Directive « IED », une proposition « totalement irréaliste »
Christiane Lambert a une nouvelle fois égratigné la commission au niveau de sa proposition « totalement irréaliste » sur la directive sur les émissions industrielles (IED).
L’élevage en Europe est familial. Pas question, donc, qu’il soit intégré dans une directive relative à des émissions industrielles.
La position du Copa rencontre celle des eurodéputés de la commission de l’Agriculture du parlement européen qui s’opposent aux grandes lignes des propositions de la commission.
Ils ont d’ailleurs arrêté, le 25 avril dernier une position dans laquelle ils demandent d’exclure les exploitations bovines du champ d’application de la directive et de maintenir le statu quo pour les secteurs du porc et de la volaille. Cela signifie que le texte continuerait à s’appliquer aux exploitations de plus de 40.000 places pour la volaille, 2.000 places pour les porcs de production, 750 places pour les truies, ainsi qu’aux exploitations mixtes de 750 UGB.
Le parlement européen doit adopter le texte au moment où nous bouclons la présente édition, sur la base du travail de la commission de l’Environnement. Les négociations pourront ensuite débuter avec les États membres qui ont arrêté leur position au mois de mars. Ils se sont mis d’accord sur des seuils d’entrée dans le dispositif pour les élevages de bovins et les porcs fixés à 350 UGB et pour ceux de volaille à 280 UGB.

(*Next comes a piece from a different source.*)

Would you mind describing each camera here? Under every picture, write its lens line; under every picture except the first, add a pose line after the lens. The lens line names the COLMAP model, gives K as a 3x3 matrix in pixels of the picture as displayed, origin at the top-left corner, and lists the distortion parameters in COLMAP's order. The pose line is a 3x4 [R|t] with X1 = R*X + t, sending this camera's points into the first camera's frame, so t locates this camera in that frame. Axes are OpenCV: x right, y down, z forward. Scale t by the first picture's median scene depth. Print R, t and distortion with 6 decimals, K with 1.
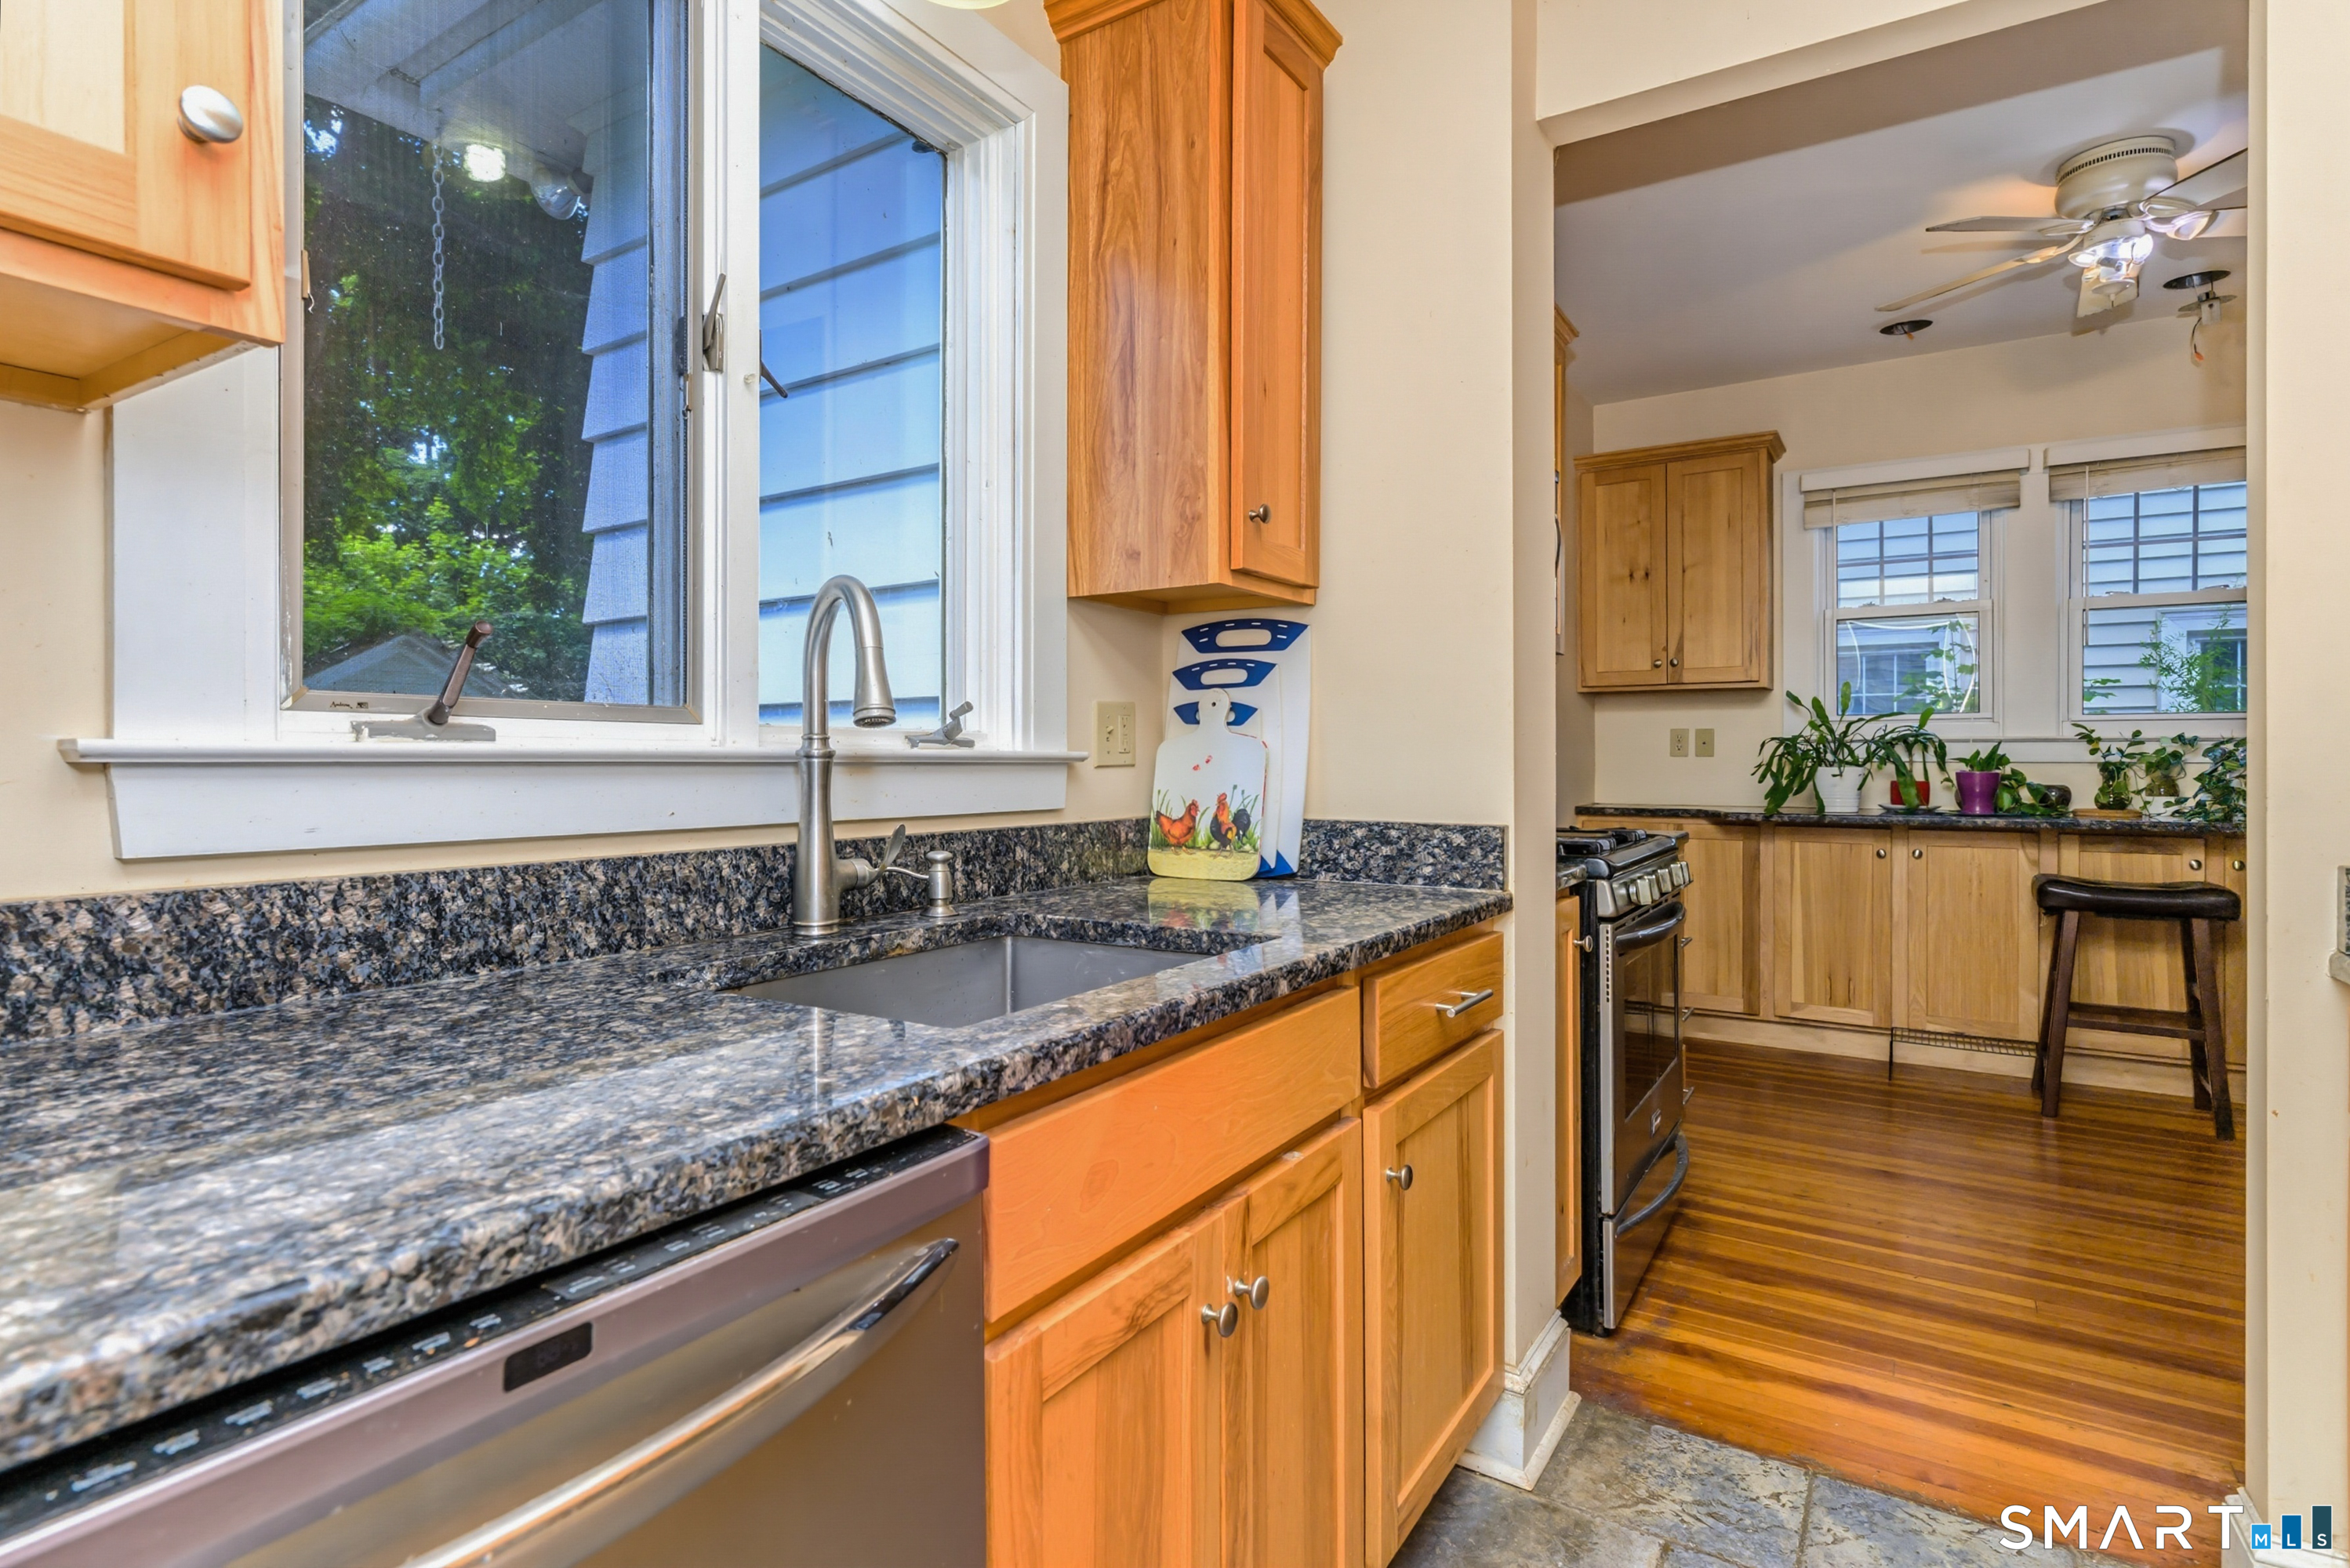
lens RADIAL K [[1159.8, 0, 1175.7], [0, 1159.8, 757.8], [0, 0, 1]] dist [0.003224, -0.000112]
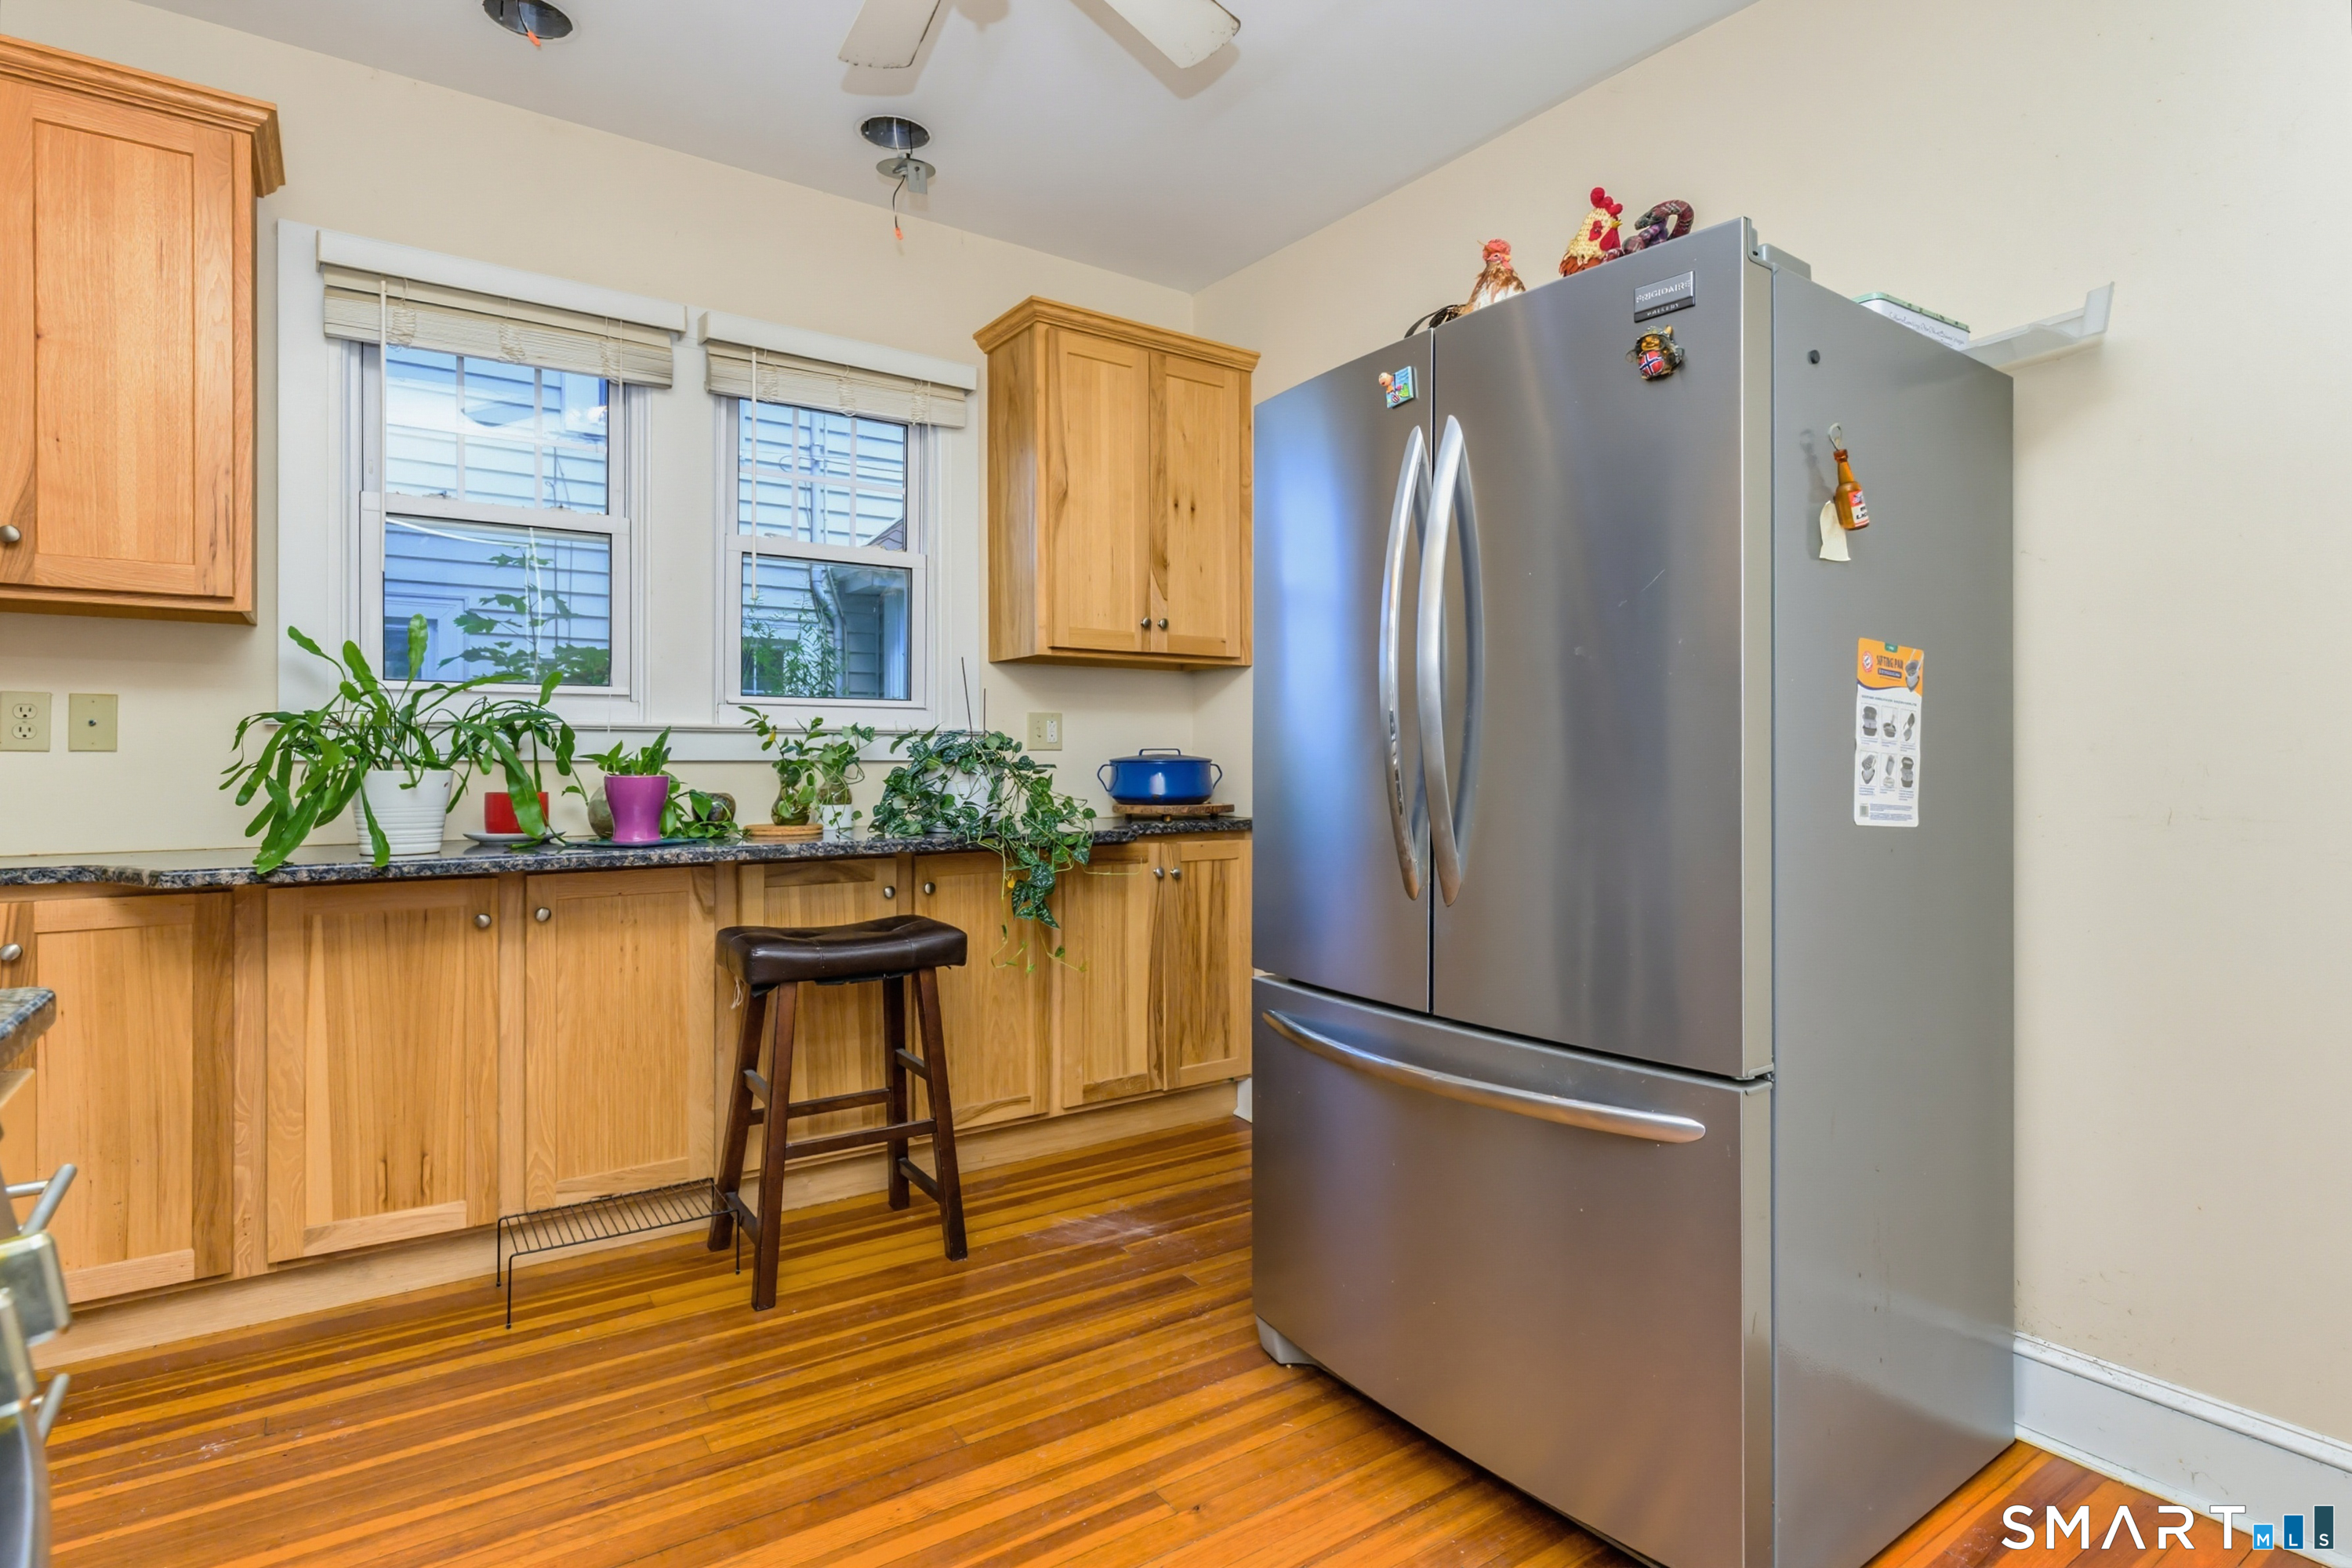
lens RADIAL K [[1160.9, 0, 1176.7], [0, 1160.9, 757.8], [0, 0, 1]] dist [0.003224, -0.000112]
pose [[0.371299, 0.001863, 0.928511, 0.203808], [0.003008, 0.999990, -0.003210, 0.004734], [-0.928508, 0.003985, 0.371290, 0.470426]]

Un avis que le Copa avait vivement dénoncé. Christiane Lambert s’était alors attaquée aux chiffres techniques mais purement politiques sortis du chapeau sans aucune réalité scientifique qui n’ont aucun sens au niveau des exploitations.
Le Copa a par ailleurs critiqué la mesure visant à empêcher une exploitation de se scinder en deux pour échapper aux contraintes et qui promet d’être un casse-tête administratif avec des concepts flous de proximité et de relation économique ou juridique menaçant le modèle d’entreprise des coopératives.
« Madame Von der Leyen disait de son mandat qu’il serait basé sur la simplification. Un comble, tant il est synonyme d’enchevêtrement et de complexité » s’est exclamé, non sans humour, l’éleveuse française.